Self-selection bias occurs when individuals or groups choose to participate in a process (like a study, survey, or program) based on factors that also affect the variable you’re trying to measure. This leads to a sample that isn’t truly representative of the population you want to understand. For example, if only people who already feel strongly about a topic fill out a survey, your results will be skewed and not reflect the general population’s views. Self-selection bias can make it difficult to draw accurate conclusions, as the observed differences might be due to the underlying reasons for participation rather than the actual effect you’re trying to study.

182
Q

Statistical Power

A

Power is the probability of correctly rejecting the null hypothesis when it’s false. You increase power by:

Larger Sample Size: More data gives you a better chance of detecting true effects.
Larger Effect Size: A bigger difference between groups is easier to detect.
Less Variability: Reducing noise or measurement error makes it easier to see the signal.

183
Q

T-statistic

A

A T-statistic is a value used in hypothesis testing to determine if a difference between two groups is statistically significant or likely due to random chance. It’s calculated by taking the difference between the groups’ means and dividing it by a measure of variability (related to standard deviation). Think of it as a signal-to-noise ratio: a large T-statistic means the observed difference is likely real, not just a fluke. T-statistics are used in various scenarios, like comparing a sample mean to a known value or examining differences between groups in an experiment. The T-statistic assumes your data follows a normal distribution. If this assumption is strongly violated, you might need non-parametric alternatives.

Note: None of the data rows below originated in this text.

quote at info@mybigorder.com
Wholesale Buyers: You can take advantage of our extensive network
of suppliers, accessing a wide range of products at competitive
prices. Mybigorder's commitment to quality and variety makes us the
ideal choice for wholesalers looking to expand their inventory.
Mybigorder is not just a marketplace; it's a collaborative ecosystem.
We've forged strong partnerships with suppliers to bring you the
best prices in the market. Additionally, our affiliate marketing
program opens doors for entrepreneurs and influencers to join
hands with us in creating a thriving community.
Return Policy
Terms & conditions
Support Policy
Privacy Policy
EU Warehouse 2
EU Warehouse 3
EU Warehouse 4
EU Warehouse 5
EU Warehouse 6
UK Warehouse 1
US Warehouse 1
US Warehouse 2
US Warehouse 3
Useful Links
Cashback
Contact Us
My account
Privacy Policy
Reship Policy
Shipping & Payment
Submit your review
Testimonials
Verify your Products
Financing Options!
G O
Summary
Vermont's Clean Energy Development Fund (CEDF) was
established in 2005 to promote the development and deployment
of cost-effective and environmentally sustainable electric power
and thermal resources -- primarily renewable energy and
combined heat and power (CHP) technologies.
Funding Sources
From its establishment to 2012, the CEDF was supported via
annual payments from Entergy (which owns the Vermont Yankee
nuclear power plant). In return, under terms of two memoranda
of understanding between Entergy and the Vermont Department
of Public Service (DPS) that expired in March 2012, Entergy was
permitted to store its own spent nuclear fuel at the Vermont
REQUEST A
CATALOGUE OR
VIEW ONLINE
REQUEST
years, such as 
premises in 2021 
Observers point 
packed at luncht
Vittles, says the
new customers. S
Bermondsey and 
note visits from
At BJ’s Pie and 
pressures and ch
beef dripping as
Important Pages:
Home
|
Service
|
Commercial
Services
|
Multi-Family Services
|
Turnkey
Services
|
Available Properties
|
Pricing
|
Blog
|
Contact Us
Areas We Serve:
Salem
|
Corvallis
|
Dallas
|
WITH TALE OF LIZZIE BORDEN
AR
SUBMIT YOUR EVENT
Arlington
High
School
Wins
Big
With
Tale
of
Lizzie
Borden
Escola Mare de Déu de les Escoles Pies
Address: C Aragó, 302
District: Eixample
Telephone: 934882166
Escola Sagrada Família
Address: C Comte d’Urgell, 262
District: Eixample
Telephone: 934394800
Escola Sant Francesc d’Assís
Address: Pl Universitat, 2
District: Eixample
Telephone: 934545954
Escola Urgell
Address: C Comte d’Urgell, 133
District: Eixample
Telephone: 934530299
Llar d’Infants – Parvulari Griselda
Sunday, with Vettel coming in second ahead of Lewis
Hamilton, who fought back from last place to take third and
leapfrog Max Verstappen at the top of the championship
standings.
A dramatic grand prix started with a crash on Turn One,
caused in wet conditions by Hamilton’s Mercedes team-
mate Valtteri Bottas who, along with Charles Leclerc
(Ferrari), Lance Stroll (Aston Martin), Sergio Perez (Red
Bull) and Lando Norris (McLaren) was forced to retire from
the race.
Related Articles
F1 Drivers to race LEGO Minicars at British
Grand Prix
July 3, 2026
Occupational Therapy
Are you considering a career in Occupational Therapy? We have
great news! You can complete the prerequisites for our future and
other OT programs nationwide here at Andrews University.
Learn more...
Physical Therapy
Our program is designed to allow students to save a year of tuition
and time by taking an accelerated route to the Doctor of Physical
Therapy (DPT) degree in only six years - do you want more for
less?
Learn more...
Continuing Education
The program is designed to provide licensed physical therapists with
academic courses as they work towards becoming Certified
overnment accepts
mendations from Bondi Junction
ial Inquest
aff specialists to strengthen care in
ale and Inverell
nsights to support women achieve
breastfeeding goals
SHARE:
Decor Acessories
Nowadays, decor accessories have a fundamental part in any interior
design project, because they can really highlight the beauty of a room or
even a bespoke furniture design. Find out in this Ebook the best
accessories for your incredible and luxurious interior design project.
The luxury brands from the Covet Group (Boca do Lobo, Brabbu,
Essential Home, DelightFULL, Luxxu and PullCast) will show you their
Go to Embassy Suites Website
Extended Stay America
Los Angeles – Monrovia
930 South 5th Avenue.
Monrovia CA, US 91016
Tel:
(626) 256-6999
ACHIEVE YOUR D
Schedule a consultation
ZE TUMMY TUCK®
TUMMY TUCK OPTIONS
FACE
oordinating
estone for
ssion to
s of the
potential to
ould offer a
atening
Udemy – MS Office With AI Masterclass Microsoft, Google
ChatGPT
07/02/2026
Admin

When you’re working with smaller datasets (typically below 30 samples), the T-statistic is more reliable than the Z-statistic. This is because it takes into account the increased uncertainty that comes with smaller samples. In most real-world scenarios, you don’t know the true population standard deviation. The T-statistic allows you to estimate it from your sample data, making it widely applicable.

184
Q

Test statistic

A

A test statistic is a value calculated from your sample data that helps you make decisions in hypothesis testing. It quantifies how far your observed data deviates from what would be expected if the null hypothesis (your initial assumption) were true. The distribution of this test statistic under the null hypothesis is known, allowing you to calculate a p-value. This p-value represents the probability of observing a test statistic as extreme or more extreme than yours, assuming the null hypothesis is true. It guides your decision to either reject or fail to reject the null hypothesis based on a chosen significance level.

185
Q

Z-statistic

A

A Z-statistic tells you how many standard deviations a specific data point is away from the mean of its population. It converts any data point from a normal distribution into a standard normal distribution. This has a mean of 0 and a standard deviation of 1. This allows us to compare data points from different distributions apples-to-apples because they’re on the same Z-scale.

Interpretation
Z = 0: The data point is exactly equal to the mean.
Z > 0: The data point is above the mean (number of standard deviations above).
Z < 0 The data point is below the mean (number of standard deviations below).
Magnitude: The larger the absolute value of Z, the further the data point is from the average in terms of standard deviations.

Z-scores outside the range of -3 to +3 are often considered potential outliers. Z-tables (or calculators) let you find the probability of a value falling within a certain range in a normal distribution.